I did a lot of “scrapbooking” on Wednesday, as my mentor and I like to say. On Tuesday afternoon and on Wednesday morning, I took pictures of the carbon source experiment and its exciting results! After taking all of the pictures in the photo room with the nice background and camera stand, I cut and taped in all of the photos into my lab notebook. I’m really glad we looked at the experiment when we did yesterday (only 2 hours into it), because the results were much more significant before many of the other tubes oxidized as well. I like having pictures to go along with my observations in my notebook, because Mn oxidation is shown by a color change, which is much easier to see than explain. My mentor took me in the next lab over to watch one of the lab’s primary investigators extract a shipworm out of a piece of wood from Alaska! It was so cool, and looked like fun! I attended a lunch seminar on goal setting. I liked it because sometimes I forget to take a step back and look at the big picture. Taking the time to think about my goals and how I plan to reach them really helps me with that. After lunch, I got back to my conjugation experiment. I suspended the bacterium that was conjugating on a plate for the last few nights into a media broth, and then I plated the different strains on plates that I am leaving out at room temperature for the night. This is the second time carrying out this experiment, and in hopes to not end up with way too many colonies again, I plated multiple concentrations of the conjugation. Hopefully one of the plates will work well, so I can make more of them!

Vanessa Green, the woman who makes this undergraduate intern program happen, took the interns to Astoria today! It was SO MUCH FUN! CMOP has a field station in Astoria that shares space with the Clatsop Community College. It was neat to meet the people there because they represented a different side of CMOP than I had been exposed to on the Hillsboro campus. These CMOPers were in charge of the hands-on, mechanical jobs such as collecting data and keeping their instruments calibrated and reliable. They collect data with a glider (a little underwater programmed airplane) that they send on missions in the Columbia River Estuary, and they themselves also dive down to the river floor to collect samples. I enjoyed being introduced to this important branch of CMOP. We had lunch at the Astoria column, and climbed all 164 stairs to the top for an awesome view! After that, we had a guided tour at the Maritime Museum. I had been there multiple times before but I learned more on this tour than any times before because our guide was like a walking history textbook. It was neat to learn more about the background and development of the Columbia River Estuary, since it is home to many of CMOP’s projects. It was really fun to go on this fieldtrip and get a more well-rounded sense of what CMOP does.

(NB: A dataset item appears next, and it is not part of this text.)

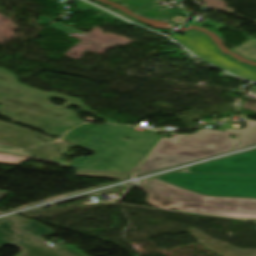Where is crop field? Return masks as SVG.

On Friday I continued my new conjugation experiment by using the replica-plate to copy my bacteria onto plates containing different media. I also checked on my first conjugation experiment and it seemed to work, although it was hard to tell with the thousands of colonies that looked more like one big smear. I saw a few oxidizing colonies on these plate (little brown specs), which told me that the mcoa gene (one of the two necessary oxidizing genes) was being expressed. This plate was made with the original strain that lacked both of the oxidizing genes. However, since some oxidation was being expressed, I know that the transposon disrupted the gene sequence encoding the negative regulator on the mcoa. YES! That’s just what I wanted to happen. I also continued with the carbon source experiment. Unfortunately, my mentor and I had a hard time quantifying the amount of protein in each of the tubes of various carbon sources, which makes quantify manganese oxidation unreliable. This is a glitch in the experiment my mentor and I will need to sort out soon.

That was a fun second week! I really feel like I’m getting more comfortable, and more confident!